Want More Students To Graduate? Don't Tell Them To Go To College, Bennett Says
State Superintendent Tony Bennett was in Greenfield this week discussing drop out rates with the Hancock County Graduation Task Force. His message? Not all students go to college, so stop teaching like they will.
Bennett’s remarks echo what Washington Post columnist Robert J. Sampson wrote earlier this week about the usefulness of a college degree:
The rap against employment-oriented schooling is that it traps the poor and minorities in low-paying, dead-end jobs. Actually, an unrealistic expectation of college often traps them into low-paying, dead-end jobs — or no job.
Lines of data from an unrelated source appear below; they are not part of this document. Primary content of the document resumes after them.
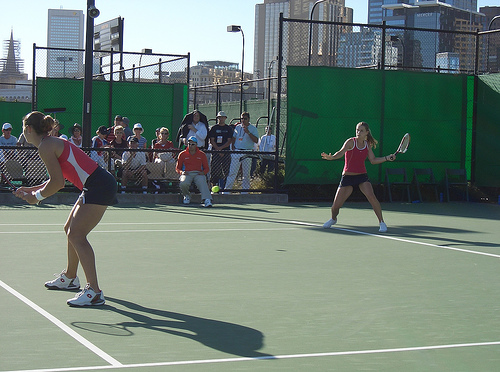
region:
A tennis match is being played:
[2, 97, 499, 368]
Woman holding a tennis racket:
[316, 117, 414, 237]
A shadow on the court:
[68, 282, 288, 363]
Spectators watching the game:
[2, 106, 281, 195]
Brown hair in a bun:
[18, 109, 58, 149]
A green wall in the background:
[280, 55, 476, 204]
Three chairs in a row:
[379, 159, 474, 207]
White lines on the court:
[2, 220, 499, 366]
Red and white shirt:
[57, 137, 98, 192]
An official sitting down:
[174, 133, 215, 213]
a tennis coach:
[175, 138, 214, 205]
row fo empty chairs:
[379, 165, 471, 202]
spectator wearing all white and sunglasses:
[226, 111, 257, 188]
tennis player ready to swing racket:
[321, 118, 414, 239]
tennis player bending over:
[7, 111, 118, 303]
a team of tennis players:
[4, 110, 411, 304]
Learning styles differ. ‘Apprenticeship in other countries does a better job of engaging students,’ says Lerman. ‘We want to diversify the routes to rewarding careers.’ Downplaying these programs denies some students the pride and self-confidence of mastering difficult technical skills, while also fostering labor shortages.
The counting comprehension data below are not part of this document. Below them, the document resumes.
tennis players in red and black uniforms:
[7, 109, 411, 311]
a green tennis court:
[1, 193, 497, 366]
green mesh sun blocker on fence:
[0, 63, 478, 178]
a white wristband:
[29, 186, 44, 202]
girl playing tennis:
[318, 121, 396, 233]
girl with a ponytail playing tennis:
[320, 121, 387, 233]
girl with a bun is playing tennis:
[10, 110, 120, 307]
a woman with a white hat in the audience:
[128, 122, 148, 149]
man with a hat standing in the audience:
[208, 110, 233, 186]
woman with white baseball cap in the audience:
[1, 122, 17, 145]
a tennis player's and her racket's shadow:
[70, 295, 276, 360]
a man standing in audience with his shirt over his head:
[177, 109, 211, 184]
Sampson’s column has prompted several thoughtful responses on the future of post secondary education. We have to stop treating college-ready and career-ready as two distinct groups of students, writes Mandy Zatynski for The Quick & The Ed.
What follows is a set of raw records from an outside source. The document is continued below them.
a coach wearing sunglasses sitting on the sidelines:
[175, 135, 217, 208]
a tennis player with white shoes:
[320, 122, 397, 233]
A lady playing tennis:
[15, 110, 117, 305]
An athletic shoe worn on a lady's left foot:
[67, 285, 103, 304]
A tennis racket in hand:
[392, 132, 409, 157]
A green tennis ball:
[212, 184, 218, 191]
“But too often, ‘college’ is trapped in the definition of a four-year degree,” Zatynski says. “Anything less than that carries a negative stigma, as though that education is somehow less — less substantive, less important — than a bachelor’s degree.”
That was Bennett’s message Wednesday when he spoke in Greenfield. He says that education leaders have made a mistake not talking more about how to help students who aren’t headed to college to get a four-year degree. Educators need to be more attentive to the needs of students who aren’t college-bound to keep them from dropping out, he added.
—Tony Bennett
About 85 percent of Indiana students graduated from high school in 2011, though not all of them passed the required end-of-course assessments before getting their diplomas. Bennett reminded the task force that 84 percent of Indiana third graders passed the IREAD-3 this spring.
“I can’t show you that’s 1-to-1 for every kid, but I can tell you that in most settings, we know that literacy at that level is a cornerstone to success later in life,” he told the Indiana Economic Digest.
Bennett has said he wants at least 90 percent of Indiana students to graduate on time.